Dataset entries
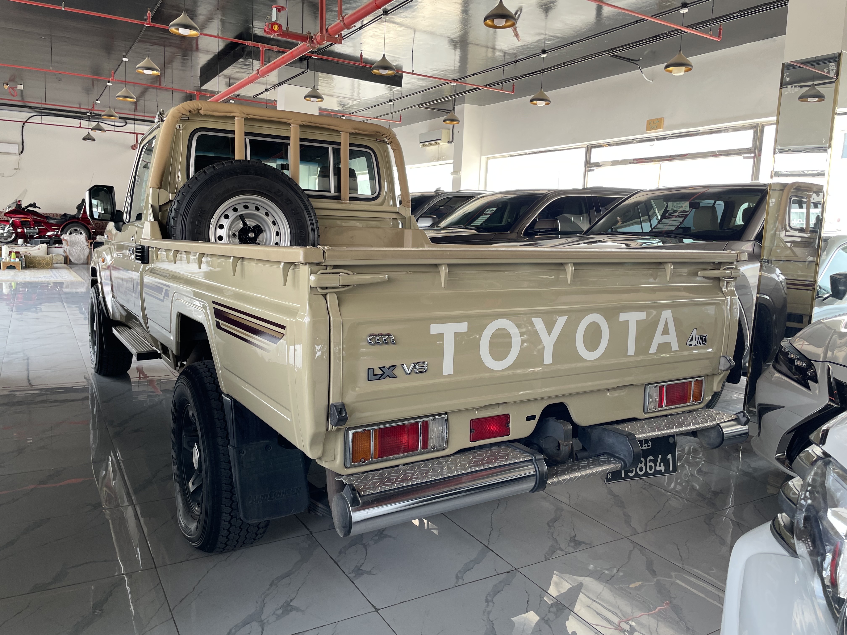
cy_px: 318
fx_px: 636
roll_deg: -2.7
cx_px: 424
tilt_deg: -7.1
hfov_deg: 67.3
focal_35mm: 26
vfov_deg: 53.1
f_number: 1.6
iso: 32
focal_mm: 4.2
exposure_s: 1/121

--

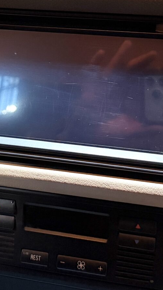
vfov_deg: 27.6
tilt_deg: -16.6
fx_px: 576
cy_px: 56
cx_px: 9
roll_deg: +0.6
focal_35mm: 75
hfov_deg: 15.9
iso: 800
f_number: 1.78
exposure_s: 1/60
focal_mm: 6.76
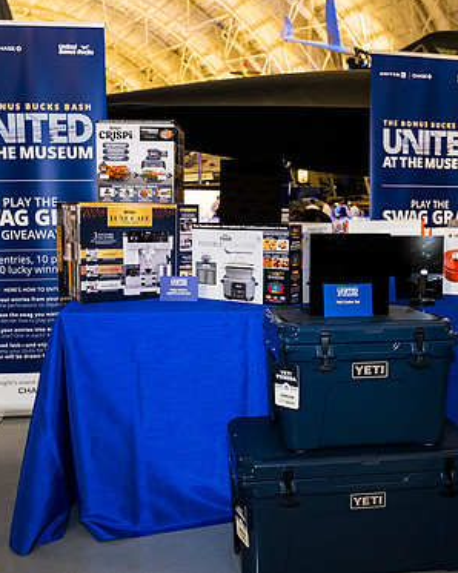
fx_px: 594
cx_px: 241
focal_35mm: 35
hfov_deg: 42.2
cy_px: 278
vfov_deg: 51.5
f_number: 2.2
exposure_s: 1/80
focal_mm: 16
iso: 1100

● YOUR ASSIGNMENT
In the entries above, restate word for word the lines between the one holding "hfov_deg: 67.3" and the one holding "exposure_s: 1/121", inclusive, and nothing besides.

● RESPONSE AREA
hfov_deg: 67.3
focal_35mm: 26
vfov_deg: 53.1
f_number: 1.6
iso: 32
focal_mm: 4.2
exposure_s: 1/121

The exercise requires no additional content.